A more detailed review. (Warning! I will give away the ending here!)

Thursday, February 10, 2005


I've realized that my current reading habits (ie where I read and for how long) no longer lend themselves to non-fiction...

This does not bode well for my hope of 20 nonfiction books this year...

Tuesday, February 01, 2005

British Tales of Teenage Angst!

Next up on my "books I read last year" tour, we bring you tales of teenage angst all the way from Merry Ole England!

We have:
Dancing in my Nuddy-Pants Louise Rennison
Knocked out by my Nunga-Nungas Louise Rennison
On the Bright Side, I'm now the Girlfriend of a Sex God Louise Rennison
Angus, Thongs, and Full Frontal Snogging Louise Rennison
Adrian Mole from Minor to Major Sue Townsend

All the Louise Rennison's will be taken first. I had already read Angus... and On the Bright Side... but it had been over a year, so I decided to reread them before I tackled the other two, so I could remember the subleties of the plot. (This is a joke, there's nothing really subtle in these books.) I read all four in a weekend. Maybe a day. They're really quick and pretty funny. I had thrown out my back and was a bit loopy on pain killers and these were the perfect books for such a time!

So, this is a series about a teenage girl named Georgia Nicholson who lives somewhere in England. I don't think we ever find out where, but I secretely think it's Eccles or Sale. Ok, not really, but I do think she lives somewhere around Manchester. It could very well be Eccles or Sale or even Macclesfield or one of the other bajillion towns and communities that have grown over the years to smoosh together and become the greater Manchester area. She doesn't live in Manchester, but close enough that the bad girls can go into Manchester to go clubbing.

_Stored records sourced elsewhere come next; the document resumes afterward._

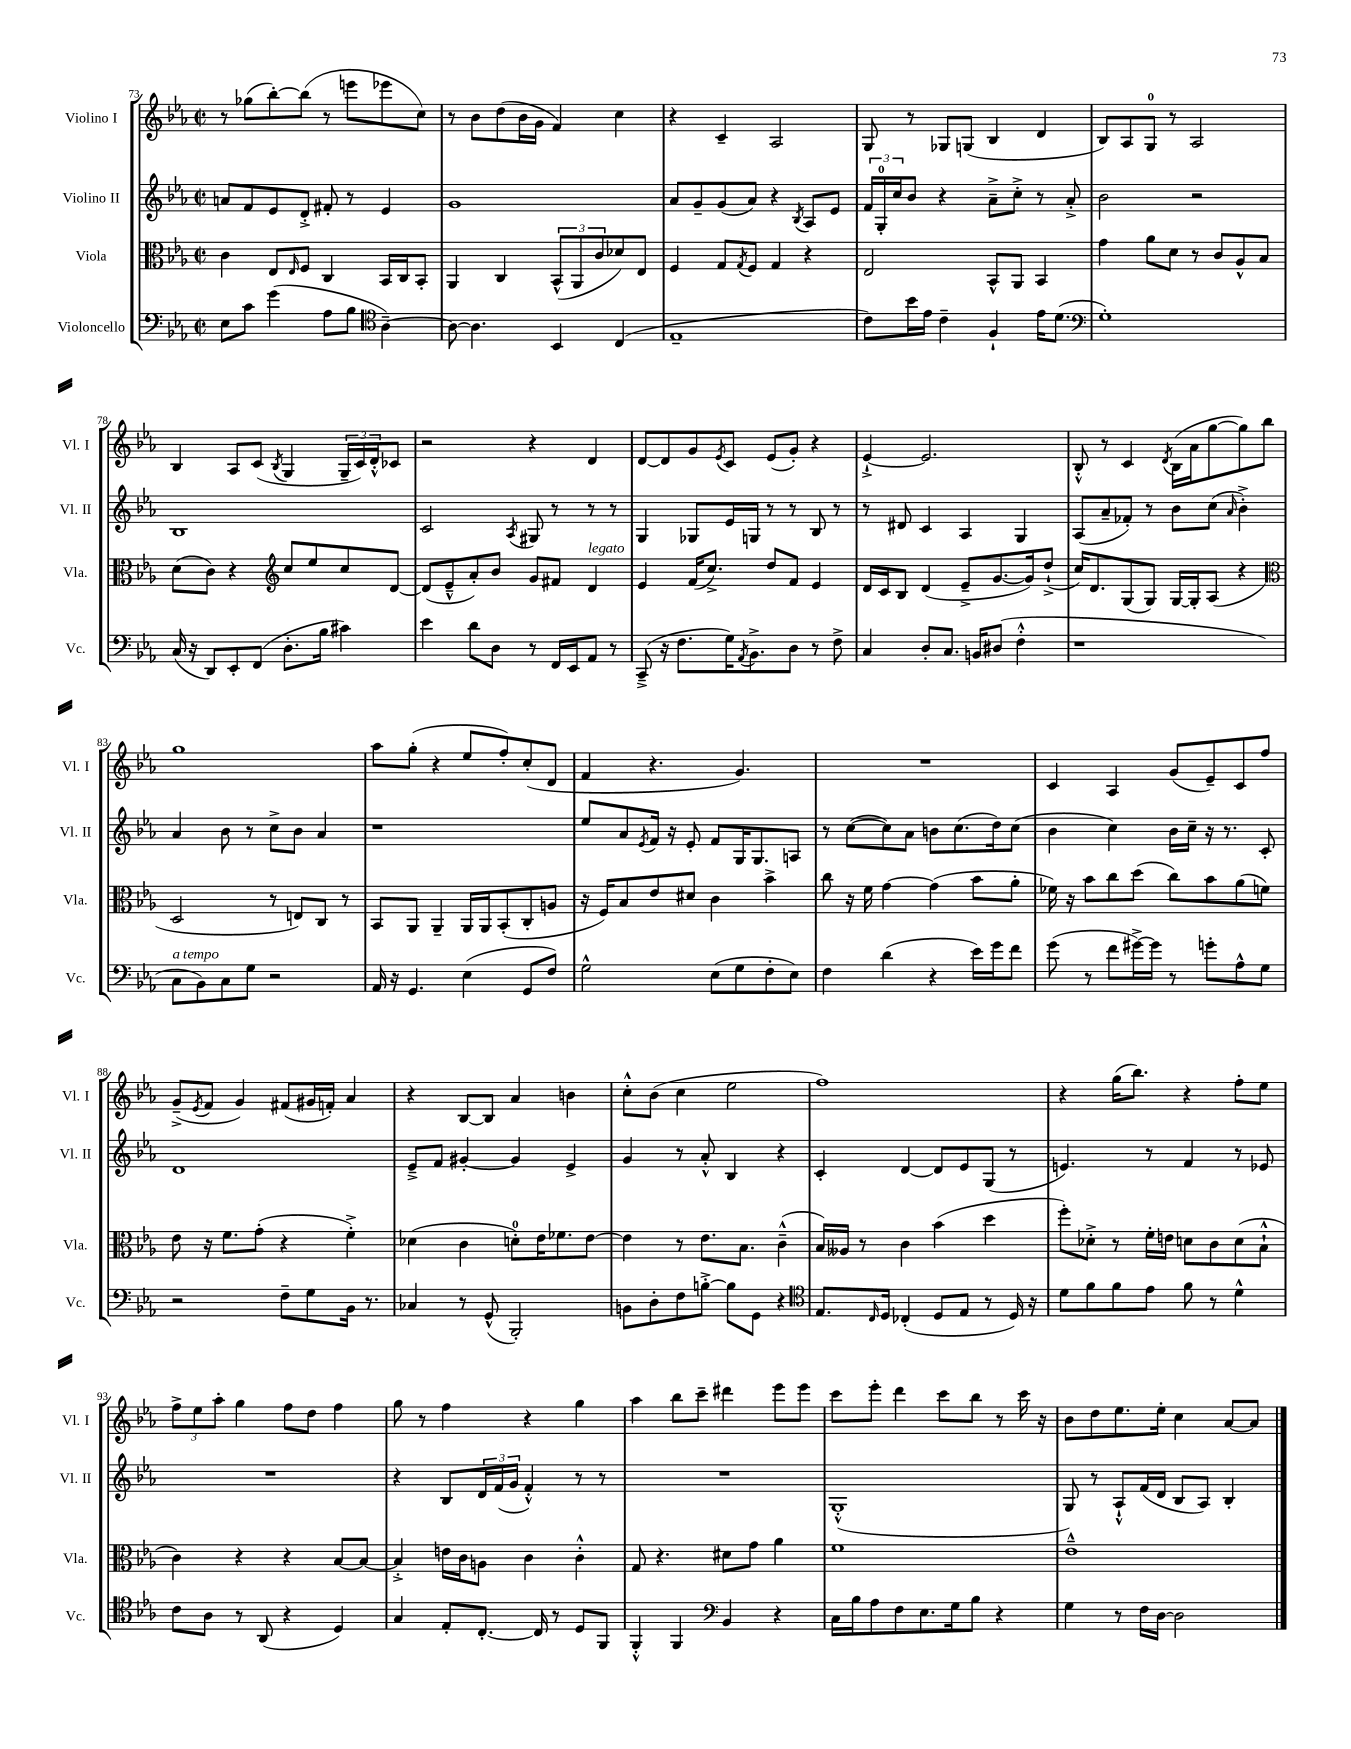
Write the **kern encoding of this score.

**kern	**kern	**kern	**kern
*staff4	*staff3	*staff2	*staff1
*clefF4	*clefC3	*clefG2	*clefG2
*k[b-e-a-]	*k[b-e-a-]	*k[b-e-a-]	*k[b-e-a-]
*M2/2	*M2/2	*M2/2	*M2/2
*met(c|)	*met(c|)	*met(c|)	*met(c|)
8E-	4c	8a	8r
8c	.	8f	(8gg-
(4g	8E-	8e-	[8bb-')
.	16qqE-	.	.
.	8F	8d'^	(8bb-]
8A-	4C	8f#'	8r
8B-	.	8r	8eee
*clefC4	*	*	*
[4A-~)	16BB-	4e-	8eee-
.	16C	.	.
.	8BB-'	.	8cc)
=	=	=	=
8A-_	4AA-	1g	8r
4.A-]	.	.	8b-
.	4C	.	(8dd
.	.	.	16b-
.	.	.	16g
4BB-	(12BB-^^	.	4f)
.	12AA-	.	.
.	12c	.	.
(4C	8d-)	.	4cc
.	8E-	.	.
=	=	=	=
1E-~	4F	8a-	4r
.	.	8g~	.
.	8G	(8g	4c~
.	8qG	.	.
.	8F	8a-)	.
.	4G	4r	2A-
.	.	8qB-	.
.	4r	8A-	.
.	.	8e-	.
=	=	=	=
8c)	2E-	24f	8G
.	.	24G'	.
.	.	24cc	.
16b-	.	8b-	8r
16e-	.	.	.
4c~	.	4r	8G-
.	.	.	(8G
4F`	8BB-^^	8a-~^	4B-
.	8AA-	8cc'^	.
16e-	4BB-	8r	4d
(8.d	.	.	.
.	.	8a-'^	.
=	=	=	=
*clefF4	*	*	*
1G')	4g	2b-	8B-)
.	.	.	8A-
.	8a-	.	8G
.	8d	.	8r
.	8r	2r	2A-
.	8c	.	.
.	8A-^^	.	.
.	8B-	.	.
=	=	=	=
(16C	(8d	1B-	4B-
16r	.	.	.
8DD)	8c)	.	.
8EE-'	4r	.	8A-
(8FF	.	.	(8c
*	*clefG2	*	*
.	.	.	8qB-
8.D'	8cc	.	4G
.	8ee-	.	.
16B-	.	.	.
4c#)	8cc	.	24G~
.	.	.	24c)
.	.	.	24d'^^
.	[8d	.	8c-
=	=	=	=
4e-	(8d]	2c	2r
.	8e-~^^	.	.
8d	8a-')	.	.
8D	8b-	.	.
.	.	8qA-	.
8r	8g	8G#	4r
16FF	8f#	8r	.
16EE-	.	.	.
8AA-	4d	8r	4d
8r	.	8r	.
=	=	=	=
(8CC~^	4e-	4G	[8d
16r	.	.	8d]
8.F	.	.	.
.	(16f	8G-	8g
.	8.cc^)	.	.
.	.	.	8qe-
16G)	.	16e-	8c
8qAA-	.	.	.
8.BB-^	.	16G	.
.	8dd	8r	(8e-
8D	8f	8r	8g')
8r	4e-	8B-	4r
8F^	.	8r	.
=	=	=	=
4C	16d	8r	[4e-`^
.	16c	.	.
.	8B-	8d#	.
8D'	(4d	4c	2.e-]
8.C	.	.	.
.	8e-~^	4A-	.
16BB	.	.	.
(8D#	[8.g	.	.
4F'^^	.	4G	.
.	16g])	.	.
.	(8dd`^	.	.
=	=	=	=
1r	16cc)	(8A-	8B-'^^
.	8.d	.	.
.	.	8a-~	8r
.	(8G	8f-')	4c
.	8G)	8r	.
.	.	.	8qd
.	[16G	8b-	(16B-
.	16G']	.	16a-
.	(8A-	(8cc	[8gg
.	.	16qqa-	.
.	4r	4b-'^)	8gg])
.	.	.	8bb-
=	=	=	=
*	*clefC3	*	*
8C	2D	4a-	1gg
8BB-)	.	.	.
8C	.	8b-	.
8G	.	8r	.
2r	8r	8cc^	.
.	8E)	8b-	.
.	8C	4a-	.
.	8r	.	.
=	=	=	=
16AA-	8BB-	1r	8aa-
16r	.	.	.
4.GG	8AA-	.	(8gg'
.	4AA-~	.	4r
(4E-	16AA-	.	8ee-
.	16AA-	.	.
.	(8BB-'	.	8ff')
8GG	8C'	.	(8cc'
8F)	8A	.	8d
=	=	=	=
2G^^	16r	8ee-	4f
.	16F)	.	.
.	8B-	8a-	.
.	.	8qe-	.
.	8e-	16f	4.r
.	.	16r	.
.	8d#	8e-'	.
(8E-	4c	8f	.
8G	.	16G	4.g)
.	.	8.G	.
8F'	4b-^	.	.
8E-)	.	8A	.
=	=	=	=
4F	8cc	8r	1r
.	16r	([8cc	.
.	16f	.	.
(4d	[4g	8cc])	.
.	.	8a-	.
4r	(4g]	8b	.
.	.	(8.cc	.
16e-)	8b-	.	.
16g	.	16dd)	.
8f	8a-'	(8cc	.
=	=	=	=
(8g	16f-)	4b-	4c
.	16r	.	.
8r	8b-	.	.
8f	8cc	4cc)	4A-
[16g#^)	(8dd	.	.
16g#]	.	.	.
8r	8cc)	16b-	(8g
.	.	16cc~	.
8g'	8b-	16r	8e-~)
.	.	8.r	.
8A-^^	(8a-	.	8c
8G	8f)	8c'	8ff
=	=	=	=
2r	8e-	1d	(8g~^
.	.	.	8qe-
.	16r	.	8f
.	8.f	.	.
.	.	.	4g)
.	(8g'	.	.
8F~	4r	.	(8f#
8G	.	.	16g#
.	.	.	16f')
16BB-	4f'^)	.	4a-
8.r	.	.	.
=	=	=	=
4C-	(4d-	8e-~^	4r
.	.	8f	.
8r	4c	[4g#'	[8B-
(8GG^^	.	.	8B-]
2BBB-')	8d')	4g#]	4a-
.	16e-	.	.
.	8.f-	.	.
.	.	4e-^	4b
.	[8e-	.	.
=	=	=	=
8BB	4e-]	4g	8cc'^^
8D'	.	.	(8b-
8F	8r	8r	4cc
[8B'^	8.e-	8a-'^^	.
8B]	.	4B-	2ee-
.	8.B-	.	.
8GG	.	.	.
4r	(4c~^^	4r	.
=	=	=	=
*clefC4	*	*	*
8.E-	16B-)	4c'	1ff)
.	16A--	.	.
.	8r	.	.
16qqC	.	.	.
16D	.	.	.
(4C-'	4c	[4d	.
8D	(4b-	8d]	.
8E-	.	8e-	.
8r	4dd	(8G	.
16D)	.	8r	.
16r	.	.	.
=	=	=	=
8d	8ff')	4.e)	4r
8f	8d-'^	.	.
8f	8r	.	(16gg
.	.	.	8.bb-)
8e-	16f'	8r	.
.	16e	.	.
8f	8d	4f	4r
8r	8c	.	.
4d^^	(8d	8r	8ff'
.	8B-`^^	8e-	8ee-
=	=	=	=
8c	4c)	1r	12ff^
.	.	.	12ee-
8A-	.	.	.
.	.	.	12aa-'
8r	4r	.	4gg
(8AA-	.	.	.
4r	4r	.	8ff
.	.	.	8dd
4D)	[8B-	.	4ff
.	8B-_	.	.
=	=	=	=
4G	4B-'^]	4r	8gg
.	.	.	8r
8E-'	16e	8B-	4ff
.	16c	.	.
[8.C'	8A	24d	.
.	.	(24f	.
.	.	24g	.
.	4c	4f'^^)	4r
16C]	.	.	.
8r	.	.	.
8D	4c'^^	8r	4gg
8FF	.	8r	.
=	=	=	=
4FF'^^	8G	1r	4aa-
.	4.r	.	.
4FF	.	.	8bb-
.	.	.	8ccc~
*clefF4	*	*	*
4BB-	8d#	.	4ddd#
.	8g	.	.
4r	4a-	.	8eee-
.	.	.	8eee-
=	=	=	=
16C	1f	(1G'^^	8ccc
16B-	.	.	.
8A-	.	.	8eee-'
8F	.	.	4ddd
8.E-	.	.	.
.	.	.	8ccc
16G	.	.	.
8B-	.	.	8bb-
4r	.	.	8r
.	.	.	16ccc
.	.	.	16r
=	=	=	=
4G	1e-~^^	8G)	8b-
.	.	8r	8dd
8r	.	8A-`^^	8.ee-
16F	.	(16f	.
[16D	.	16d	16ee-'
2D]	.	8B-	4cc
.	.	8A-)	.
.	.	4B-'	[8a-
.	.	.	8a-]
==	==	==	==
*-	*-	*-	*-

Except they go to Fifth Avenue (I think). What a waste of a club. Except it's the perfect place for people like the Bummer Twins to go to. Just saying.

I like the American prints of these books over the British for the sole reason that there's a glossery in the back of each one that's fabbity-fab-fab and full of hilariousity (as Georgia would say). The British versions, on the other hand, have most excellent titles, such as It's OK, I'm wearing really big knickers (On the Bright Side...) and the new one Away Laughing on a Fast Camel (which I haven't read... I'm waiting for it to come out in paperback) in England is And that's when it Fell off in my Hand. Apparently And that's when it fell off... is too rude for American audiences and well, we don't refer to our underpants as knickers, so the other one didn't make much sense...

Of couse, On the Bright Side... as a title did have its own problems! (For any worried parents out there-- there isn't any sex in these books. "Sex God" is British for "really hot".)

Anyway... back to Georgia. She's really shallow and her whole diary is full of boys, makeup, and getting into trouble at school. High brow, it is not. Hilarious and absolutely silly, it definetely is. Read them order. Angus... is still the longest, but Away laughing... looks promising... and I hate to admit it, but man, I hope she ends up with Dave the Laugh. It will never happen though, because she's too shallow. *sigh*

Oh! They're also available in adult editions! They include 2 books in one and have tamer covers and really boring names (The Confessions of Georgia Nicolson).

Moving on to Adrian Mole. Also a diary. Also British. Also funny, but in a darker way. And Adrian's a boy, whereas Georgia's a girl. Adrian's humor comes from Townsend's hilarious characters. This is still light reading, but not the complete fluff of Georgia. From Major to Minor is a four-book collection. The first book, The Secret Diary of Adrian Mole, aged 13 3/4, is the best. After he goes off to college, eh. However, there are more books not in this book, such as The Cappucino Years that my sister highly recomends. I'll try and check them out sometime!

Also, I think that the Adrian books were written more for adults, and Georgia was written for 13-year-olds.